人材の育成が急務とされるなか、そのヒントを捜し求め本書を購入したが、腹に落ちてくるものが殆んどなかった。。
一方、レビューの評価は総じて非常に高いので、分かる人には分かるのだろうと思いますが、レビューの内容も抽象的なものが多く、具体的な評価ポイントが書かれているものが少ないので、一度書店で手にとってみることをお勧めする。

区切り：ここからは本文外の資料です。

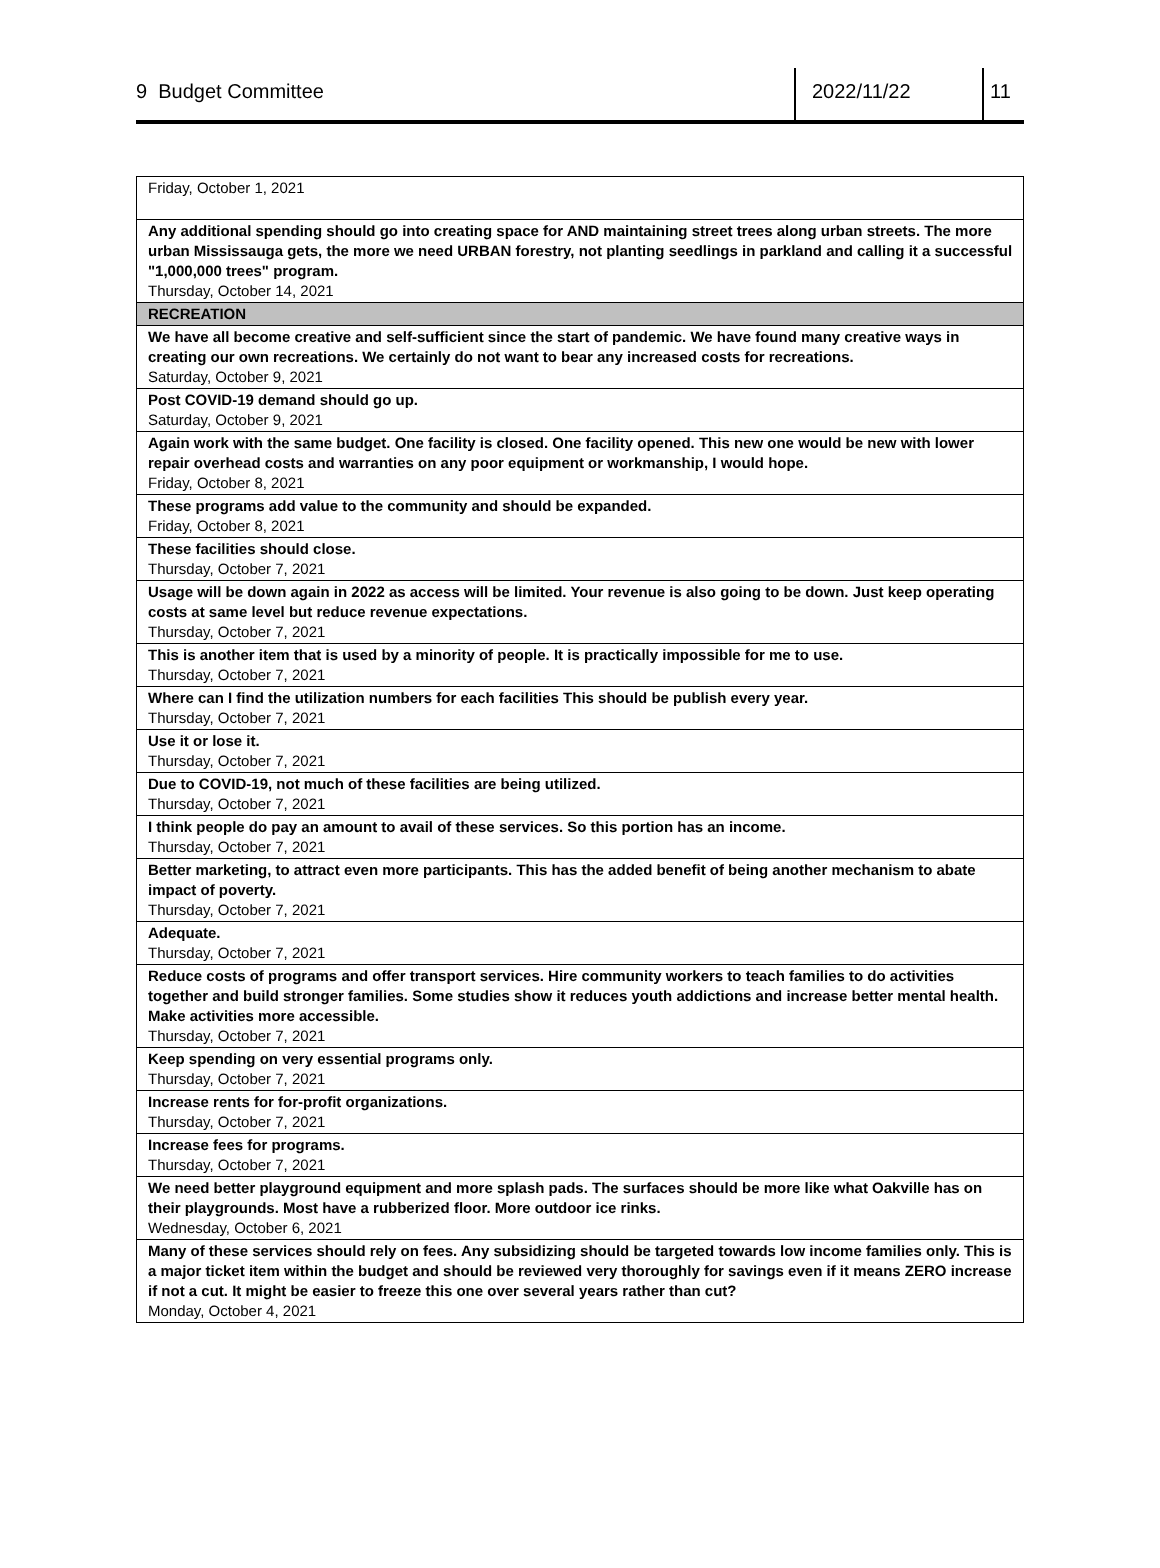9 Budget Committee 2022/11/22 11
| Friday, October 1, 2021 |
| Any additional spending should go into creating space for AND maintaining street trees along urban streets. The more urban Mississauga gets, the more we need URBAN forestry, not planting seedlings in parkland and calling it a successful "1,000,000 trees" program. Thursday, October 14, 2021 |
| RECREATION |
| We have all become creative and self-sufficient since the start of pandemic. We have found many creative ways in creating our own recreations. We certainly do not want to bear any increased costs for recreations. Saturday, October 9, 2021 |
| Post COVID-19 demand should go up. Saturday, October 9, 2021 |
| Again work with the same budget. One facility is closed. One facility opened. This new one would be new with lower repair overhead costs and warranties on any poor equipment or workmanship, I would hope. Friday, October 8, 2021 |
| These programs add value to the community and should be expanded. Friday, October 8, 2021 |
| These facilities should close. Thursday, October 7, 2021 |
| Usage will be down again in 2022 as access will be limited. Your revenue is also going to be down. Just keep operating costs at same level but reduce revenue expectations. Thursday, October 7, 2021 |
| This is another item that is used by a minority of people. It is practically impossible for me to use. Thursday, October 7, 2021 |
| Where can I find the utilization numbers for each facilities This should be publish every year. Thursday, October 7, 2021 |
| Use it or lose it. Thursday, October 7, 2021 |
| Due to COVID-19, not much of these facilities are being utilized. Thursday, October 7, 2021 |
| I think people do pay an amount to avail of these services. So this portion has an income. Thursday, October 7, 2021 |
| Better marketing, to attract even more participants. This has the added benefit of being another mechanism to abate impact of poverty. Thursday, October 7, 2021 |
| Adequate. Thursday, October 7, 2021 |
| Reduce costs of programs and offer transport services. Hire community workers to teach families to do activities together and build stronger families. Some studies show it reduces youth addictions and increase better mental health. Make activities more accessible. Thursday, October 7, 2021 |
| Keep spending on very essential programs only. Thursday, October 7, 2021 |
| Increase rents for for-profit organizations. Thursday, October 7, 2021 |
| Increase fees for programs. Thursday, October 7, 2021 |
| We need better playground equipment and more splash pads. The surfaces should be more like what Oakville has on their playgrounds. Most have a rubberized floor. More outdoor ice rinks. Wednesday, October 6, 2021 |
| Many of these services should rely on fees. Any subsidizing should be targeted towards low income families only. This is a major ticket item within the budget and should be reviewed very thoroughly for savings even if it means ZERO increase if not a cut. It might be easier to freeze this one over several years rather than cut? Monday, October 4, 2021 |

腹に落ちてこなかった大きな理由としては、以下の2点である。
・様々な参考書や経営者の引用が多く、著者の主張がはっきりと見えてこないこと。
・各章のテーマとその内容にフィット感がなく、一言でいうと何なのかということが見えてこない。
後者に関して例えば、
「2章 誰を育てるのか(育成ターゲットの選定)」では、
ハイパフォーマーの特徴や著名人の言葉を多数引用しているが、ハイパフォーマーを育てるということなのか、彼らをターゲットとすることなのか明確でない。

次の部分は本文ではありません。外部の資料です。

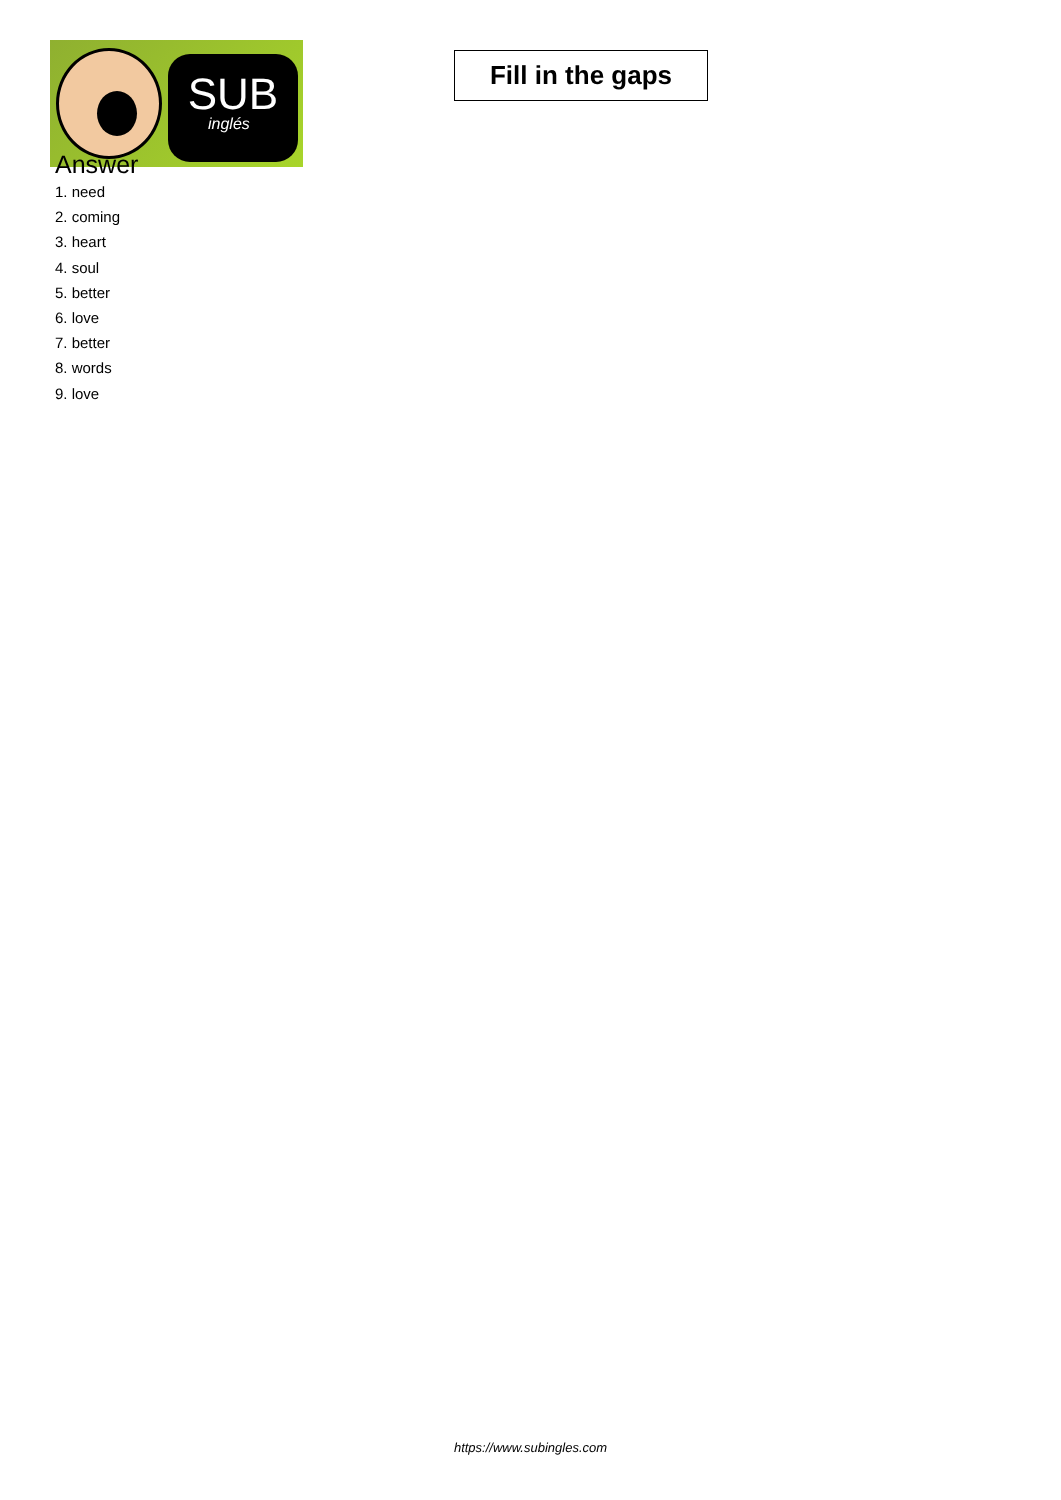SUB
inglés
Fill in the gaps
Answer
1. need
2. coming
3. heart
4. soul
5. better
6. love
7. better
8. words
9. love
https://www.subingles.com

「第3章 いつ育てるのか(タイミングを外さない育成)」では、
年単位と月単位のタイミング計測とあり、その中で「スキル×やる気」のマトリックスが紹介されているが、因果関係が全く分からない。一方、「教育的瞬間」(P80)として、「入社3年目まで」、「出世や異動の前後」、「中途入社前後の3ヶ月」、「退職の前後」などあるが、具体的には「退職の前後」のことし書かれていないし、あまりピンとこない。
「第4章 誰が育てるのか(人材育成の責任)」では、
先輩が育てるのか、企業内大学を通じて企業が育てるのか明確な主張が見えてこない。
最終章の「育成プログラムの具体例」として、筆者の勤める企業での取り組み事例が紹介されているが「育成のテキスト」にしては、ちょっと物足りない。(「書籍代の補助」、「お仕事突撃インタビュー」、「幹部の集合合宿研修」等) などである。